A quel tempo nel Tirolo italiano si erano formati numerosi circoli politici, ma tre furono i partiti che egemonizzavano il quadro politico locale.
L'Associazione liberale trentina, fondata nel 1871, che identificava la lotta per l'autonomia con la lotta per l'identità nazionale, segnando di fatto il primo passo per il distacco del Trentino dall'Austria e l'annessione all'Italia.
L'Unione politica popolare, costituita nel 1904, rappresentava invece il punto di coagulo dei cattolici trentini: in questo caso l'autonomia - come spiega Armando Vadagnini - era invocata come garanzia della "coscienza nazionale positiva", il che "significava strumento di difesa non solo dei caratteri nazionali della minoranza italiana inserita nella monarchia plurinazionale austriaca, ma anche delle realizzazioni concrete che il movimento cattolico trentino stava attuando attraverso la cooperazione e altre iniziative sociali".

LAVORO RICHIESTO => Ripeti parola per parola il tratto del brano sui partiti del Tirolo italiano che va da "L'Associazione liberale trentina, fondata" fino a "e l'annessione all'Italia.".

RECORD ESTRATTI =>
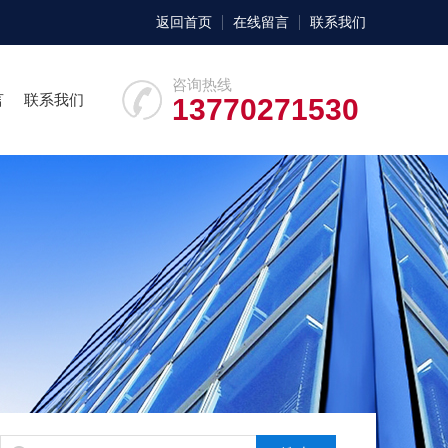
返回首页
在线留言
联系我们
咨询热线
言
联系我们
13770271530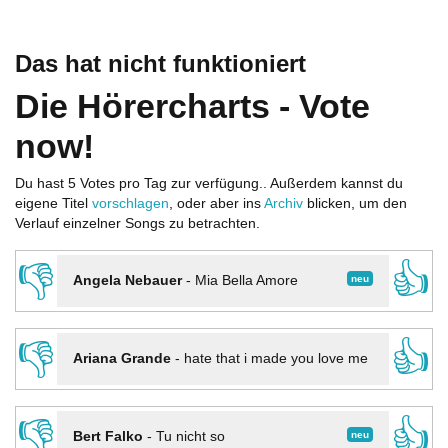
Das hat nicht funktioniert
Die Hörercharts - Vote
now!
Du hast 5 Votes pro Tag zur verfügung.. Außerdem kannst du
eigene Titel
vorschlagen
, oder aber ins
Archiv
blicken, um den
Verlauf einzelner Songs zu betrachten.
👎
👍
neu
Angela Nebauer
-
Mia Bella Amore
👎
👍
Ariana Grande
-
hate that i made you love me
👎
👍
neu
Bert Falko
-
Tu nicht so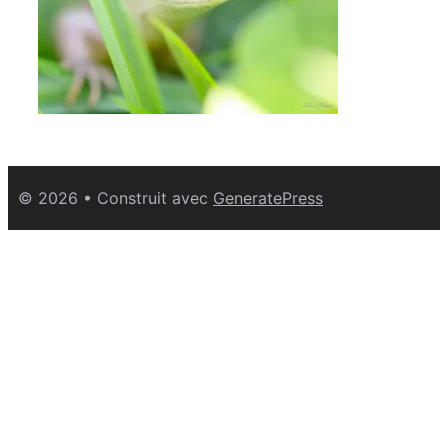
© 2026
• Construit avec
GeneratePress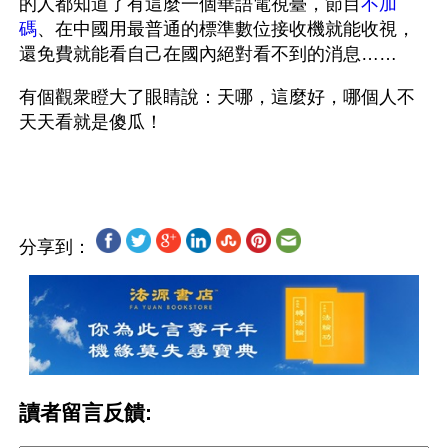
的人都知道了有這麼一個華語電視臺，節目
不加
碼
、在中國用最普通的標準數位接收機就能收視，
還免費就能看自己在國內絕對看不到的消息…… 
有個觀衆瞪大了眼睛說：天哪，這麼好，哪個人不
天天看就是傻瓜！
分享到：
讀者留言反饋: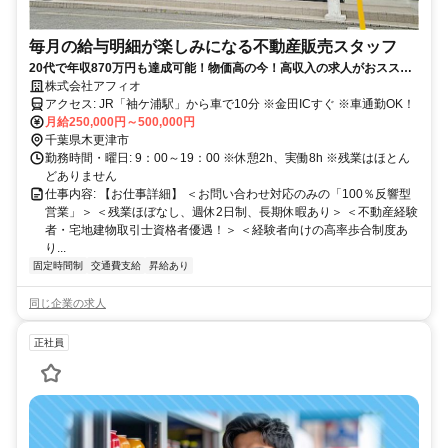
毎月の給与明細が楽しみになる不動産販売スタッフ
20代で年収870万円も達成可能！物価高の今！高収入の求人がおススメ
◎あなたのキャリアチェンジをサポートします。稼げる環境をスタッフ
株式会社アフィオ
全員でご用意致します。ノルマなし＆千葉県内屈指の高インセンティブ
アクセス: JR「袖ケ浦駅」から車で10分 ※金田ICすぐ ※車通勤OK！
の不動産会社です。
月給250,000円～500,000円
千葉県木更津市
勤務時間・曜日: 9：00～19：00 ※休憩2h、実働8h ※残業はほとん
どありません
仕事内容: 【お仕事詳細】 ＜お問い合わせ対応のみの「100％反響型
営業」＞ ＜残業ほぼなし、週休2日制、長期休暇あり＞ ＜不動産経験
者・宅地建物取引士資格者優遇！＞ ＜経験者向けの高率歩合制度あ
り...
固定時間制
交通費支給
昇給あり
同じ企業の求人
正社員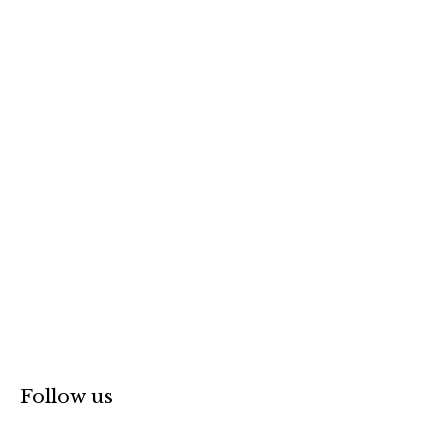
r
p
o
r
:
Follow us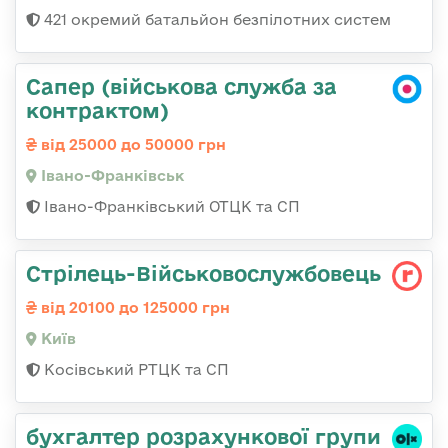
421 окремий батальйон безпілотних систем
Сапер (військова служба за
контрактом)
від 25000 до 50000 грн
Івано-Франківськ
Івано-Франківський ОТЦК та СП
Стрілець-Військовослужбовець
від 20100 до 125000 грн
Київ
Косівський РТЦК та СП
бухгалтер розрахункової групи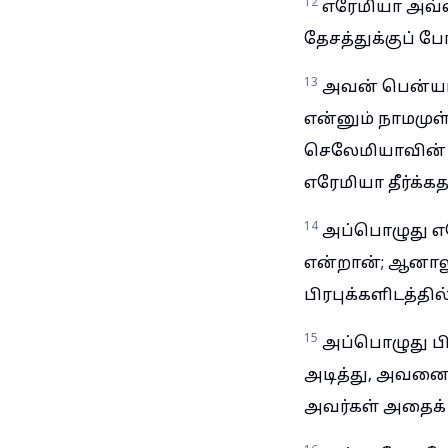
12
எரேமியா அவ்வ
தேசத்துக்குப் ப
13
அவன் பென்யம
என்னும் நாமமு
செலேமியாவின் 
எரேமியா தீர்க்கத
14
அப்பொழுது எ
என்றான்; ஆனால
பிரபுக்களிடத்
15
அப்பொழுது ப
அடித்து, அவனைச
அவர்கள் அதைக் க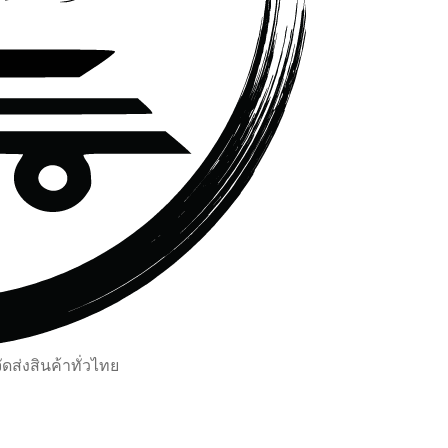
ส่งสินค้าทั่วไทย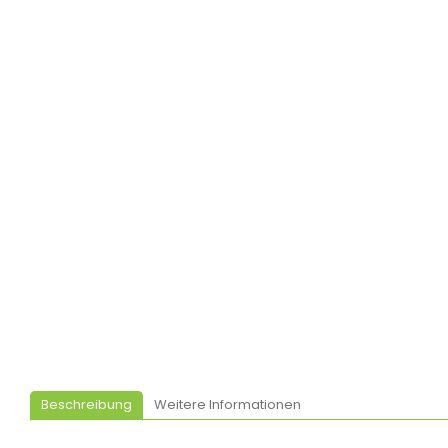
Beschreibung
Weitere Informationen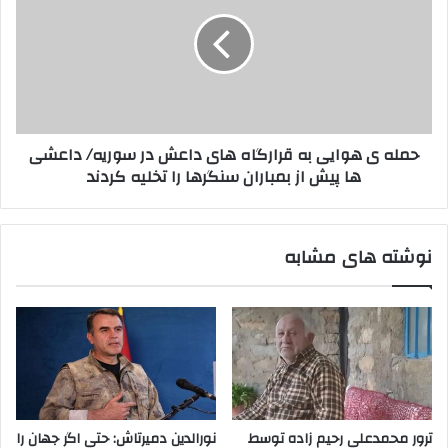
ی
د
ل
د
م
ه
ی
ی
ت
ه
و
و
ا
ا
ن
ی
حمله ی هوایی به قرارگاه های داعش در سوریه/ داعشی
ن
ی
ها پیش از بمباران سنگرها را تخلیه کردند
د
ب
د
ه
ا
ق
ع
ر
نوشته های مشابه
ش
ا
ر
ر
ا
گ
ش
ا
ک
ه
س
ه
ت
ا
د
ی
ه
د
ترور محمدعلی رحیم زاده توسط
نورالدین دمیرتاش: حتی اگر جهان را
ن
ا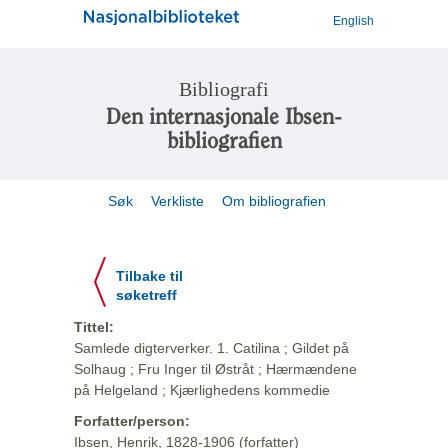
English
Bibliografi
Den internasjonale Ibsen-
bibliografien
Søk
Verkliste
Om bibliografien
Tilbake til
søketreff
Tittel:
Samlede digterverker. 1. Catilina ; Gildet på
Solhaug ; Fru Inger til Østråt ; Hærmændene
på Helgeland ; Kjærlighedens kommedie
Forfatter/person:
Ibsen, Henrik, 1828-1906 (forfatter)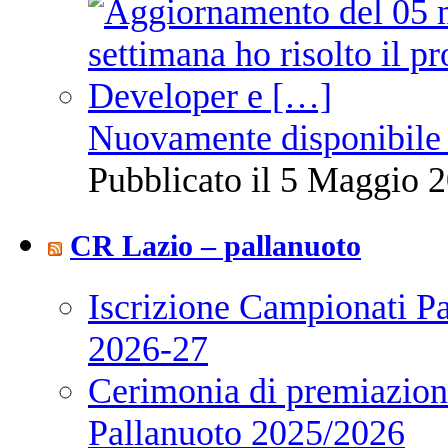
Nuovamente disponibile 
Pubblicato il 5 Maggio 2
CR Lazio – pallanuoto
Iscrizione Campionati P
2026-27
Cerimonia di premiazione
Pallanuoto 2025/2026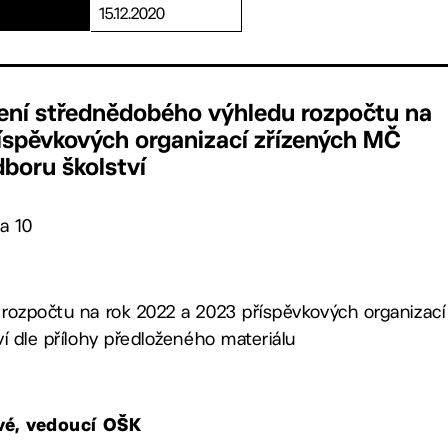
15.12.2020
lení střednědobého výhledu rozpočtu na
říspěvkových organizací zřízených MČ
dboru školství
a 10
rozpočtu na rok 2022 a 2023 příspěvkových organizací
í dle přílohy předloženého materiálu
ové, vedoucí OŠK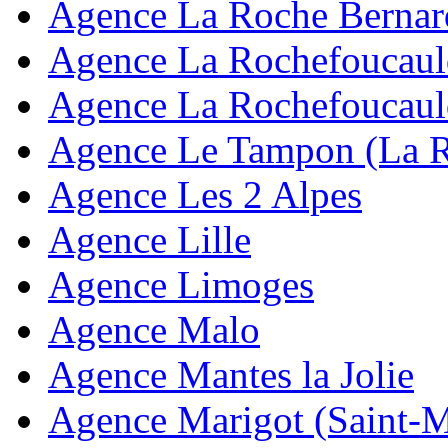
Agence La Roche Bernar
Agence La Rochefoucaul
Agence La Rochefoucaul
Agence Le Tampon (La 
Agence Les 2 Alpes
Agence Lille
Agence Limoges
Agence Malo
Agence Mantes la Jolie
Agence Marigot (Saint-M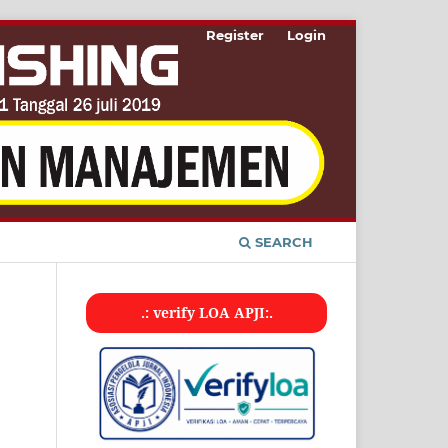
Register
Login
SEARCH
.: verify LOA APJI:.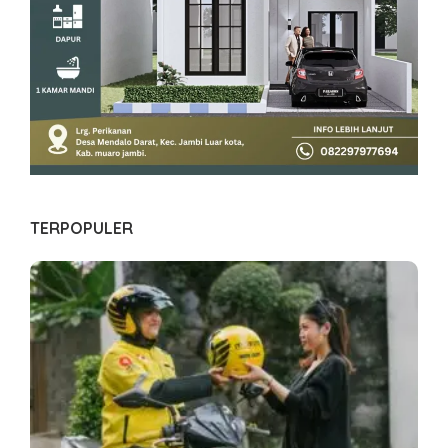
TERPOPULER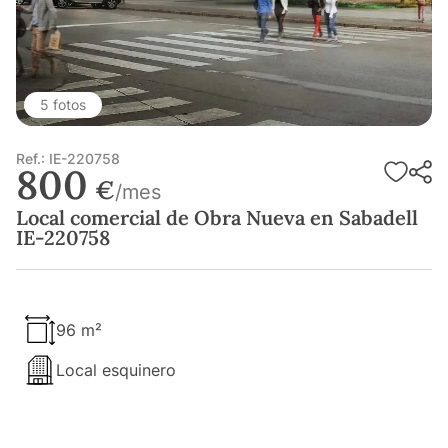
5 fotos
Ref.: IE-220758
800
€
/mes
Local comercial de Obra Nueva en Sabadell
IE-220758
96 m²
Local esquinero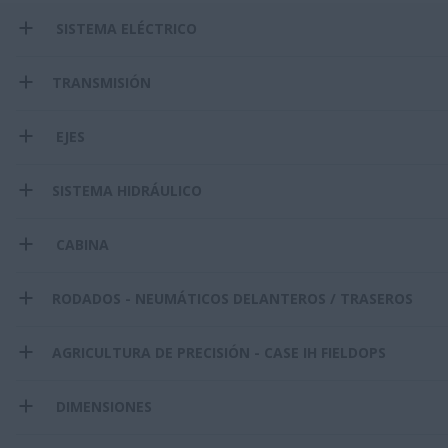
SISTEMA ELÉCTRICO
TRANSMISIÓN
EJES
SISTEMA HIDRÁULICO
CABINA
RODADOS - NEUMÁTICOS DELANTEROS / TRASEROS
AGRICULTURA DE PRECISIÓN - CASE IH FIELDOPS
DIMENSIONES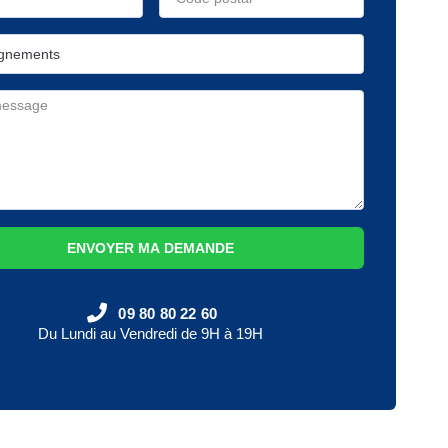
ENVOYER MA DEMANDE
09 80 80 22 60
Du Lundi au Vendredi de 9H à 19H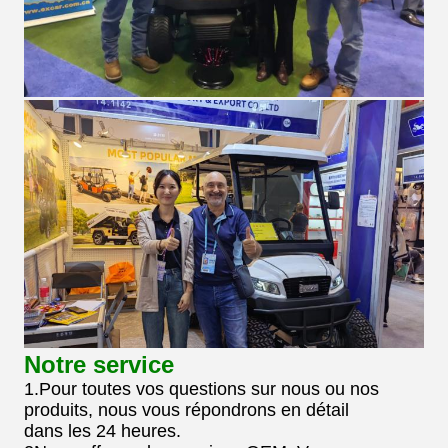
Notre service
1.Pour toutes vos questions sur nous ou nos
produits, nous vous répondrons en détail
dans les 24 heures.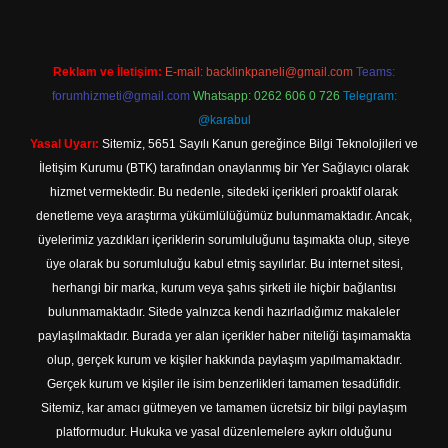
Reklam ve İletişim:
E-mail:
backlinkpaneli@gmail.com
Teams:
forumhizmeti@gmail.com
Whatsapp: 0262 606 0 726
Telegram:
@karabul
Yasal Uyarı:
Sitemiz, 5651 Sayılı Kanun gereğince Bilgi Teknolojileri ve
İletişim Kurumu (BTK) tarafından onaylanmış bir Yer Sağlayıcı olarak
hizmet vermektedir. Bu nedenle, sitedeki içerikleri proaktif olarak
denetleme veya araştırma yükümlülüğümüz bulunmamaktadır. Ancak,
üyelerimiz yazdıkları içeriklerin sorumluluğunu taşımakta olup, siteye
üye olarak bu sorumluluğu kabul etmiş sayılırlar. Bu internet sitesi,
herhangi bir marka, kurum veya şahıs şirketi ile hiçbir bağlantısı
bulunmamaktadır. Sitede yalnızca kendi hazırladığımız makaleler
paylaşılmaktadır. Burada yer alan içerikler haber niteliği taşımamakta
olup, gerçek kurum ve kişiler hakkında paylaşım yapılmamaktadır.
Gerçek kurum ve kişiler ile isim benzerlikleri tamamen tesadüfidir.
Sitemiz, kar amacı gütmeyen ve tamamen ücretsiz bir bilgi paylaşım
platformudur. Hukuka ve yasal düzenlemelere aykırı olduğunu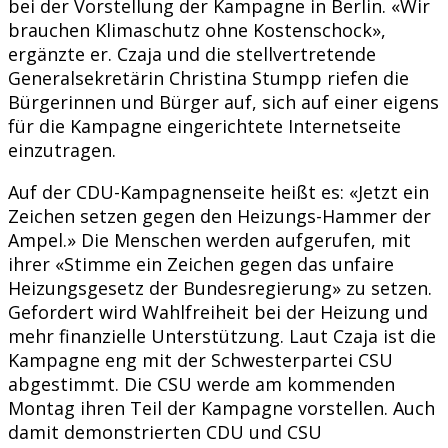
bei der Vorstellung der Kampagne in Berlin. «Wir
brauchen Klimaschutz ohne Kostenschock»,
ergänzte er. Czaja und die stellvertretende
Generalsekretärin Christina Stumpp riefen die
Bürgerinnen und Bürger auf, sich auf einer eigens
für die Kampagne eingerichtete Internetseite
einzutragen.
Auf der CDU-Kampagnenseite heißt es: «Jetzt ein
Zeichen setzen gegen den Heizungs-Hammer der
Ampel.» Die Menschen werden aufgerufen, mit
ihrer «Stimme ein Zeichen gegen das unfaire
Heizungsgesetz der Bundesregierung» zu setzen.
Gefordert wird Wahlfreiheit bei der Heizung und
mehr finanzielle Unterstützung. Laut Czaja ist die
Kampagne eng mit der Schwesterpartei CSU
abgestimmt. Die CSU werde am kommenden
Montag ihren Teil der Kampagne vorstellen. Auch
damit demonstrierten CDU und CSU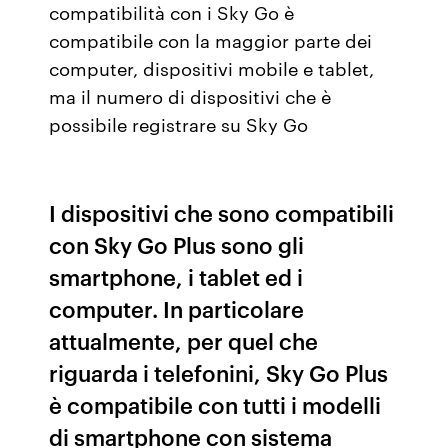
compatibilità con i Sky Go è
compatibile con la maggior parte dei
computer, dispositivi mobile e tablet,
ma il numero di dispositivi che è
possibile registrare su Sky Go
I dispositivi che sono compatibili
con Sky Go Plus sono gli
smartphone, i tablet ed i
computer. In particolare
attualmente, per quel che
riguarda i telefonini, Sky Go Plus
è compatibile con tutti i modelli
di smartphone con sistema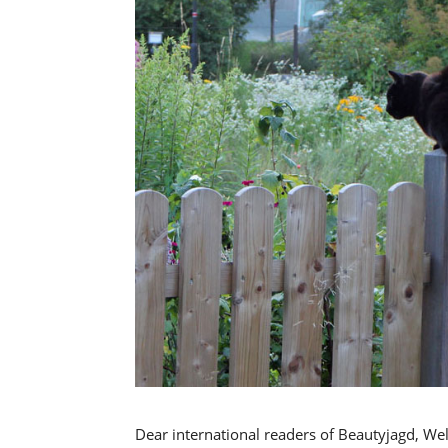
Dear international readers of Beautyjagd, We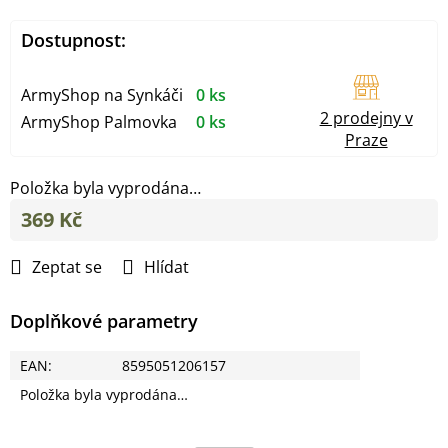
Dostupnost:
ArmyShop na Synkáči
0 ks
2 prodejny v
ArmyShop Palmovka
0 ks
Praze
Položka byla vyprodána…
369 Kč
Měrná
cena:
Zeptat se
Hlídat
Doplňkové parametry
EAN
:
8595051206157
Položka byla vyprodána…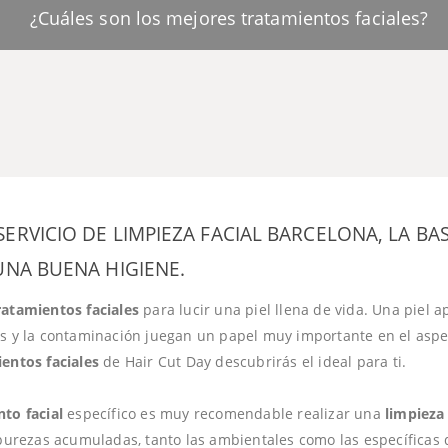
¿Cuáles son los mejores tratamientos faciales?
RVICIO DE LIMPIEZA FACIAL BARCELONA, LA BAS
UNA BUENA HIGIENE.
ratamientos faciales
para lucir una piel llena de vida. Una piel a
s y la contaminación juegan un papel muy importante en el aspec
entos faciales
de Hair Cut Day descubrirás el ideal para ti.
to facial
específico es muy recomendable realizar una
limpieza 
urezas acumuladas, tanto las ambientales como las específicas d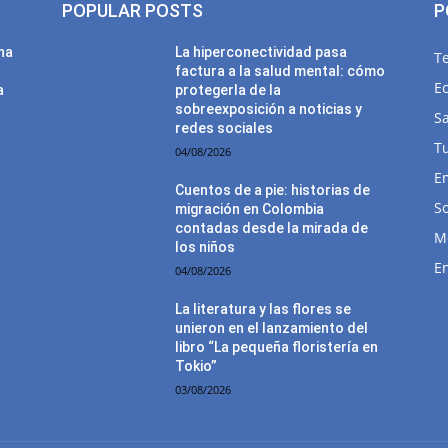
POPULAR POSTS
P
una
La hiperconectividad pasa
T
factura a la salud mental: cómo
E
a
protegerla de la
sobreexposición a noticias y
Sa
redes sociales
T
04/08/2026
E
Cuentos de a pie: historias de
So
migración en Colombia
contadas desde la mirada de
M
los niños
E
04/08/2026
La literatura y las flores se
unieron en el lanzamiento del
libro “La pequeña floristería en
Tokio”
03/08/2026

ESERCIZIO SVOLTO =>
L'Associazione liberale trentina, fondata nel 1871, che identificava la lotta per l'autonomia con la lotta per l'identità nazionale, segnando di fatto il primo passo per il distacco del Trentino dall'Austria e l'annessione all'Italia.